* TEXT EXCERPT:
Here was what The Athletic’s Senior Writer Derek Bodner had to say following a loss to Memphis:

“During Simmons’ rookie year, he attempted 6.2 shots per games off of drives, per’s tracking data. That’s down to 3.7 attempts per game this year, a near 40 percent drop. He now has an effective field goal percentage of just 46.9 percent in the half court, compared to 52.1 percent as a rookie. He turns the ball over on nearly a quarter (23.4 percent) of his half-court possessions, per Synergy. Out of the 252 players who have used at least 50 half-court possessions so far this season that is the eighth highest rate. Most of the other players near him are big men, like DeAndre Jordan (35.1 percent), Marc Gasol (28.3 percent), Howard (27.4 percent) and PJ Tucker (23.4 percent).

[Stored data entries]
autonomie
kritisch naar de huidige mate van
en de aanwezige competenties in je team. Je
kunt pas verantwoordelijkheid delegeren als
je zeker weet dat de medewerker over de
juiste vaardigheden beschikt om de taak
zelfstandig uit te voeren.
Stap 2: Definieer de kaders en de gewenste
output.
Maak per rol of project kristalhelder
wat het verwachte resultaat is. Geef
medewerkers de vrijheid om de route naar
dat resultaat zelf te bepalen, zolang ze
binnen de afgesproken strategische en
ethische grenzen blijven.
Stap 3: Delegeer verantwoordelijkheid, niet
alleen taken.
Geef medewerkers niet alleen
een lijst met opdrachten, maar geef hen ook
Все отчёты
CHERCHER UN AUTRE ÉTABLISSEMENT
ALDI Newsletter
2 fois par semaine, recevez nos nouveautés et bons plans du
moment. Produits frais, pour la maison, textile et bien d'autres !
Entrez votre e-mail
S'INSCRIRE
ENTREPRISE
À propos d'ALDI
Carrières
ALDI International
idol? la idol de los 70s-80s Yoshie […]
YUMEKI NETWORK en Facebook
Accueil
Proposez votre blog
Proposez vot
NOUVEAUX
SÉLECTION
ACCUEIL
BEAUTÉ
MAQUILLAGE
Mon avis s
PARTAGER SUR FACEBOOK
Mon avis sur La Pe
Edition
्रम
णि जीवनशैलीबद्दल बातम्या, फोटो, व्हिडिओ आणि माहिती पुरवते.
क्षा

==

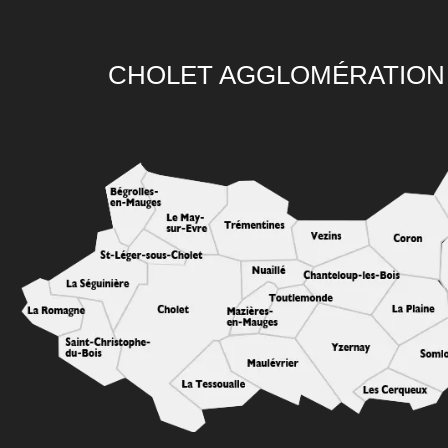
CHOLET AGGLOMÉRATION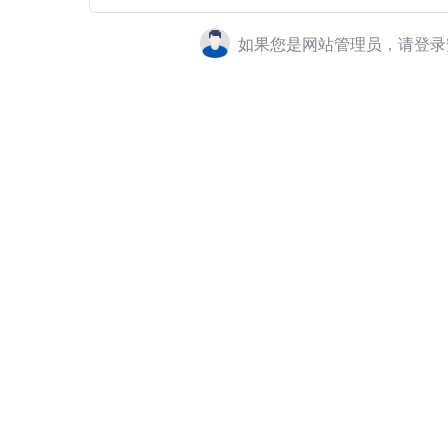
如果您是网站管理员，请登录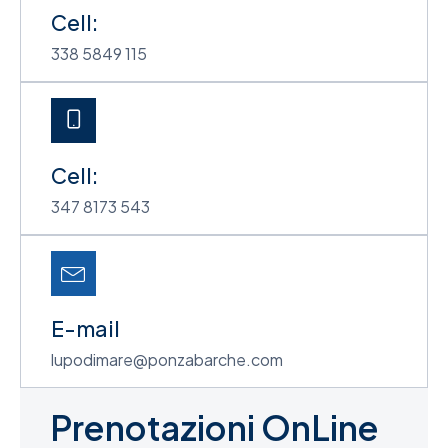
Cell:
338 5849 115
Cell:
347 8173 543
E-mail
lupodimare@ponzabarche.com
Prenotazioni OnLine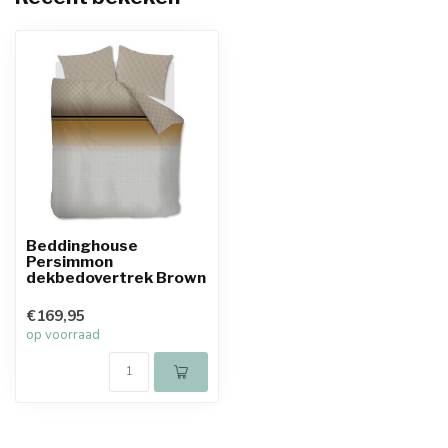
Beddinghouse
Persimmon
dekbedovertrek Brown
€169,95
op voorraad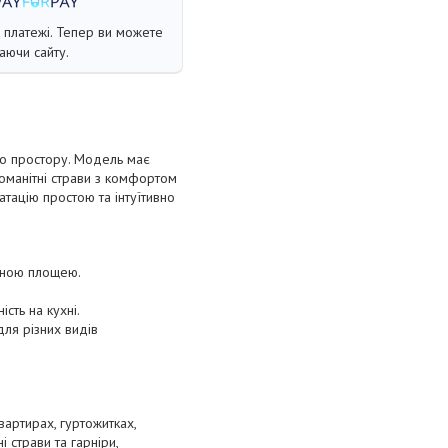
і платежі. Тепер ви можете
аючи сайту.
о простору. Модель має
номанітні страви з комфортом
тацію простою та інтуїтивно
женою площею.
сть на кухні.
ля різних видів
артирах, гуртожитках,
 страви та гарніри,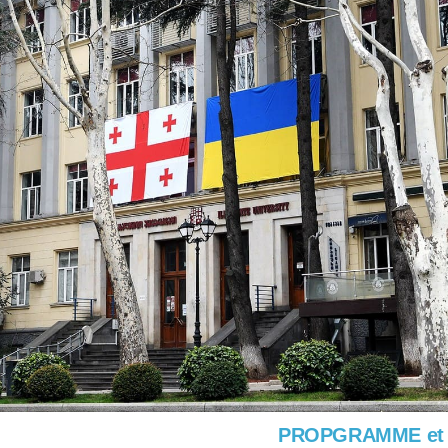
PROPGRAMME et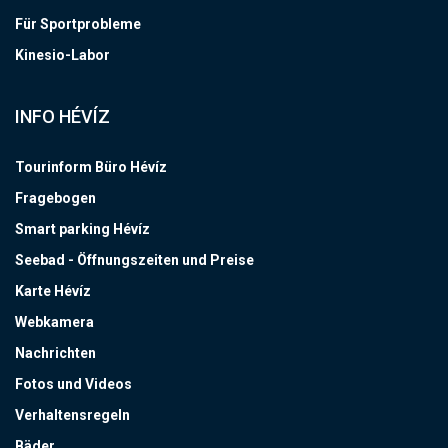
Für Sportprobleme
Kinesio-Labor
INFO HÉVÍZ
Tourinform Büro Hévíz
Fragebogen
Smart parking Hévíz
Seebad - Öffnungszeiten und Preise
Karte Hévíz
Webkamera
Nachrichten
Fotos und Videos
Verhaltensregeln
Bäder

--

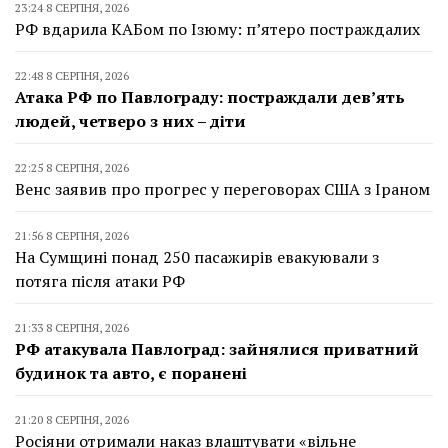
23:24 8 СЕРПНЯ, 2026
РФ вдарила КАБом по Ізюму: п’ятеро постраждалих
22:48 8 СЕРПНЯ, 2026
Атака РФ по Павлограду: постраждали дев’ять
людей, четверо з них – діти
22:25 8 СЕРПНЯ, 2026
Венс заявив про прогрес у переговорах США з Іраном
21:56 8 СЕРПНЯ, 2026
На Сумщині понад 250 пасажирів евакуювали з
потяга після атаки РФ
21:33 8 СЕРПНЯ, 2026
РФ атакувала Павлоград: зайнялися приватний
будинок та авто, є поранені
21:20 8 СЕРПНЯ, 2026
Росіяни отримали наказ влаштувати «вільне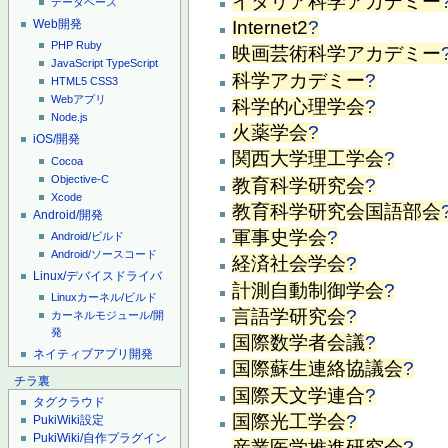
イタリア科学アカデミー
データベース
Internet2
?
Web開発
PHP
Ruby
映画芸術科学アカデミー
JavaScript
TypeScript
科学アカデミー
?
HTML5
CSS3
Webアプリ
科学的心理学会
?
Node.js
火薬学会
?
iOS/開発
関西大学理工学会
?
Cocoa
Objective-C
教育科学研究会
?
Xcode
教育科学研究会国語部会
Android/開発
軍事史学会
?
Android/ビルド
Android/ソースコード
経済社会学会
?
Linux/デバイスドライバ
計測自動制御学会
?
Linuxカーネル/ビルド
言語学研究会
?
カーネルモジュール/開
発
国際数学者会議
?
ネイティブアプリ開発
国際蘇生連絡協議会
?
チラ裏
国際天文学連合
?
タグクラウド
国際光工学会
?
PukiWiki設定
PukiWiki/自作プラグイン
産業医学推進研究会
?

* PARTS OF THE EXERCISE:
- 1) In the passage on Simmons' play, what share of his half-court possessions end in a turnover?
- 2) Extend the passage on Simmons' play by writing what comes after its last sentence.

* ANSWERS FOR EACH ITEM:
- 1) Nearly a quarter of them, 23.4 percent, per Synergy.

- 2)
Simmons is so little of a threat to attack the rim right now that defenders are seemingly willing to let him drive into the paint, because he so rarely takes advantage of it. As long as Simmons doesn’t blow by his defender, he passes up the scoring opportunity, kicking the ball out rather than attempt a shot over the contest. And since teams aren’t worried about Simmons scoring over a defender, there’s no reason to double down on him and leave the Sixers’ perimeter shooters open, so the “do a 180” game that Simmons likes to play as he passes out of the paint to shooters isn’t even as effective as it once was. All too often, it’s just eating up valuable time on the shot clock.”

Back in September, I spoke to Bodner on my Podcast, “No Particular Hurry” about Ben’s injury situation. Here’s how it went:

Bodner:....[of all the injuries he’s had] the back is probably the most concerning long term, they’re not super high concerns. He seems like he’s either an ironman, or ‘oh he’s gone for four months.’ And it’s tough, because those injuries are concerning.

DE: would you consider reducing his minutes moving forward?

Bodner: Oh sure. In order to do that you need at least one other player who can at least dribble and pass which the Sixers have largely ignored, yes, you don’t want a player playing 35, 36, 38 minutes per game but I don't think he needs to be playing under 30 ...but yeah I think usage is a concern for sure....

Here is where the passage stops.